Author: Julian Borger and Andrew Roth in Washington Source: The Guardian
July 10, 2024 at 05:58
Yulia Navalnaya at a polling station near the Russian embassy in Berlin in March. Photograph: Ebrahim Noroozi/AP
Yulia Navalnaya at a polling station near the Russian embassy in Berlin in March. Photograph: Ebrahim Noroozi/AP

Russia has issued an arrest warrant for Yulia Navalnaya, the widow of Alexei Navalny and a leading dissident living in exile, imposing a two-month detention order on grounds that she participated in an “extremist” group.

The warrant was issued in absentia by a Moscow court on Tuesday, five months after Navalny died in a Russian Arctic penal colony. Navalnaya held the Russian president, Vladimir Putin, responsible for her husband’s death.

In Russia, the label “extremist” is routinely applied to dissident or independent civic groups by courts, which typically carry out the wishes of the Kremlin in political cases.

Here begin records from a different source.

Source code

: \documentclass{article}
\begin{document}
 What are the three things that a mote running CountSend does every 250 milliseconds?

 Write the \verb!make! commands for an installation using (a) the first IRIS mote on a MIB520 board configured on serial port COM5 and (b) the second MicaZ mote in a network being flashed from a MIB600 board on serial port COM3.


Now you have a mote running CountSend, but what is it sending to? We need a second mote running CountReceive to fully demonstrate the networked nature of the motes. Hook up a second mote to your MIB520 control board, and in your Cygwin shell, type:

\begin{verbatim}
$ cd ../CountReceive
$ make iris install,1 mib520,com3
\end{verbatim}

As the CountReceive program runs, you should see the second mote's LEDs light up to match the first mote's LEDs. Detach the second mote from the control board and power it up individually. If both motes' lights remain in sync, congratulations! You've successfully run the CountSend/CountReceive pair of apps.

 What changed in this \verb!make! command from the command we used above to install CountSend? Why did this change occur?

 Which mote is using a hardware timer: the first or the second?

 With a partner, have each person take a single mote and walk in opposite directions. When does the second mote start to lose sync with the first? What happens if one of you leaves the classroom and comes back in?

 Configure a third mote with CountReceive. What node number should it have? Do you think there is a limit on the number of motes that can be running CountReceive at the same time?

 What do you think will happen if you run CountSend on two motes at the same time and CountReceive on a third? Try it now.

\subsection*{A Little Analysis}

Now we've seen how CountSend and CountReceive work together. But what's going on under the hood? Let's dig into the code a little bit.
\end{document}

Since Navalny’s death, Navalnaya has lived in an undisclosed location outside Russia with the couple’s two children. Writing on the X social media platform on Tuesday she told her supporters not to be distracted by the court order against her, but to focus on the broader campaign against Putin.

“When you write about this, please don’t forget to write the main thing: Vladimir Putin is a murderer and a war criminal,” Navalnaya wrote.

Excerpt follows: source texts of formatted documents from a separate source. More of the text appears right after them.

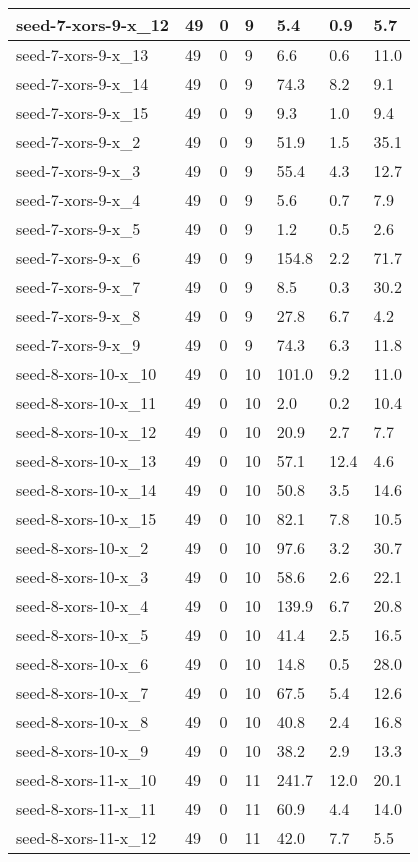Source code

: \begin{scriptsize}
\begin{longtable}{|p{5cm}|l|l|l|l|l|l|}
seed-7-xors-9-x\_12&49&0&9&5.4&0.9&5.7 \\ \hline 
seed-7-xors-9-x\_13&49&0&9&6.6&0.6&11.0 \\ \hline 
seed-7-xors-9-x\_14&49&0&9&74.3&8.2&9.1 \\ \hline 
seed-7-xors-9-x\_15&49&0&9&9.3&1.0&9.4 \\ \hline 
seed-7-xors-9-x\_2&49&0&9&51.9&1.5&35.1 \\ \hline 
seed-7-xors-9-x\_3&49&0&9&55.4&4.3&12.7 \\ \hline 
seed-7-xors-9-x\_4&49&0&9&5.6&0.7&7.9 \\ \hline 
seed-7-xors-9-x\_5&49&0&9&1.2&0.5&2.6 \\ \hline 
seed-7-xors-9-x\_6&49&0&9&154.8&2.2&71.7 \\ \hline 
seed-7-xors-9-x\_7&49&0&9&8.5&0.3&30.2 \\ \hline 
seed-7-xors-9-x\_8&49&0&9&27.8&6.7&4.2 \\ \hline 
seed-7-xors-9-x\_9&49&0&9&74.3&6.3&11.8 \\ \hline 
seed-8-xors-10-x\_10&49&0&10&101.0&9.2&11.0 \\ \hline 
seed-8-xors-10-x\_11&49&0&10&2.0&0.2&10.4 \\ \hline 
seed-8-xors-10-x\_12&49&0&10&20.9&2.7&7.7 \\ \hline 
seed-8-xors-10-x\_13&49&0&10&57.1&12.4&4.6 \\ \hline 
seed-8-xors-10-x\_14&49&0&10&50.8&3.5&14.6 \\ \hline 
seed-8-xors-10-x\_15&49&0&10&82.1&7.8&10.5 \\ \hline 
seed-8-xors-10-x\_2&49&0&10&97.6&3.2&30.7 \\ \hline 
seed-8-xors-10-x\_3&49&0&10&58.6&2.6&22.1 \\ \hline 
seed-8-xors-10-x\_4&49&0&10&139.9&6.7&20.8 \\ \hline 
seed-8-xors-10-x\_5&49&0&10&41.4&2.5&16.5 \\ \hline 
seed-8-xors-10-x\_6&49&0&10&14.8&0.5&28.0 \\ \hline 
seed-8-xors-10-x\_7&49&0&10&67.5&5.4&12.6 \\ \hline 
seed-8-xors-10-x\_8&49&0&10&40.8&2.4&16.8 \\ \hline 
seed-8-xors-10-x\_9&49&0&10&38.2&2.9&13.3 \\ \hline 
seed-8-xors-11-x\_10&49&0&11&241.7&12.0&20.1 \\ \hline 
seed-8-xors-11-x\_11&49&0&11&60.9&4.4&14.0 \\ \hline 
seed-8-xors-11-x\_12&49&0&11&42.0&7.7&5.5 \\ \hline 

\end{longtable}
\end{scriptsize}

“His place is in prison, and not somewhere in The Hague, in a cosy cell with a TV, but in Russia – in the same (penal) colony and the same 2 by 3 metre cell in which he killed Alexei.”

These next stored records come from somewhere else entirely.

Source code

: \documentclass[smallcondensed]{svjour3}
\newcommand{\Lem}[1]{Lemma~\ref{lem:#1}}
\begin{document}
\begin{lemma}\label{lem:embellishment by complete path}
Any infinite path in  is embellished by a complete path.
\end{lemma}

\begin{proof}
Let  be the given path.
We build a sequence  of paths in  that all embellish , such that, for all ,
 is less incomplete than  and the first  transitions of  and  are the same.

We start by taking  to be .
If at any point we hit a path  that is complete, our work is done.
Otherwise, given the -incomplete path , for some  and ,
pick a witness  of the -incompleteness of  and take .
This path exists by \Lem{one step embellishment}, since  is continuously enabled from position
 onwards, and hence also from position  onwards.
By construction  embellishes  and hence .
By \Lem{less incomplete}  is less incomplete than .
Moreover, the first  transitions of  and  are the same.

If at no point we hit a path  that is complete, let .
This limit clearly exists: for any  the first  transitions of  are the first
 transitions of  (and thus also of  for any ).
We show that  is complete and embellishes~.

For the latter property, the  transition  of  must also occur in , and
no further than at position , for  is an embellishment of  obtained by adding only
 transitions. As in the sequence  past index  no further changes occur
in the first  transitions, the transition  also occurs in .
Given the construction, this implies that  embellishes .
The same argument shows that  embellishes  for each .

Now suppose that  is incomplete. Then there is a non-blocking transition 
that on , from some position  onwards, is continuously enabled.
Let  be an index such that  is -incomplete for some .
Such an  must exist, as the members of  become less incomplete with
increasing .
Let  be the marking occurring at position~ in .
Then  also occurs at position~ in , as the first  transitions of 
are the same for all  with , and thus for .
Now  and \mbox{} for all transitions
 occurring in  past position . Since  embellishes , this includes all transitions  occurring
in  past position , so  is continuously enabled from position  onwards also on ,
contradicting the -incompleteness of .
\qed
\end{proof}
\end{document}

Navalny was serving a 19-year prison sentence in the Russian Arctic for his leading role in opposition to Putin. In August 2020 he fell violently ill on a Russian internal flight, as a result of poisoning with the nerve agent novichok. He was evacuated to Germany for emergency medical care and recovered. On 17 January 2021, Navalny returned to Russia by plane from Germany and was detained on landing in Moscow.

Three days after Navalny’s death in custody, the 47-year-old Navalnaya took on his mantle of leadership, broadcasting a nine-minute video message vowing to continue his resistance to Putin’s dictatorial rule.

“I will continue Alexei Navalny’s work … I want to live in a free Russia, I want to build a free Russia,” she said in the video. “I call on you to stand with me. To share not only grief and endless pain … I ask you to share with me the rage. The fury, anger, hatred for those who dare to kill our future.”Navalnaya, an economist, accused the Russian state of poisoning her husband with the nerve agent novichok and hiding his body, blocking access until traces of the poison wore away.

Since taking up the opposition leadership in February, Navalnaya has met a succession of world leaders, including Joe Biden. Last week, a US-based advocacy group, the Human Rights Foundation, named her as its chair, and she said she would use the position to step up the struggle with Putin.

During Russian elections in March this year, Navalnaya called for mass protests against Putin by forming long queues at midday, overwhelming polling stations in a campaign that came to be known as “noon against Putin”.

Navalnaya was a close confidante to her husband and regularly consulted him on his political campaigns and opposition movement. But she is a reluctant public figure and the relentless pressure on the opposition has made it difficult for Navalny’s movement to regain momentum after his death.

Also on Tuesday, the family of Vladimir Kara-Murza, another top critic of Putin, said that he had disappeared in a Russian prison. Supporters said that Kara-Murza, who suffers from complications of poisoning, had last been seen by his lawyers on 2 July. He was reported transferred to a prison hospital on 4 July and has since been held incommunicado. “In the wake of the murder of Alexei Navalny in detention, there are now growing fears that Kara-Murza’s life is in danger,” wrote the Free Russia foundation.

Kara-Murza is serving a 25-year prison sentence for treason and other charges that he has said were motivated by his criticism of Putin. Days after Navalny’s death, Russian journalists warned that Kara-Murza could die if he was held in a Russian prison.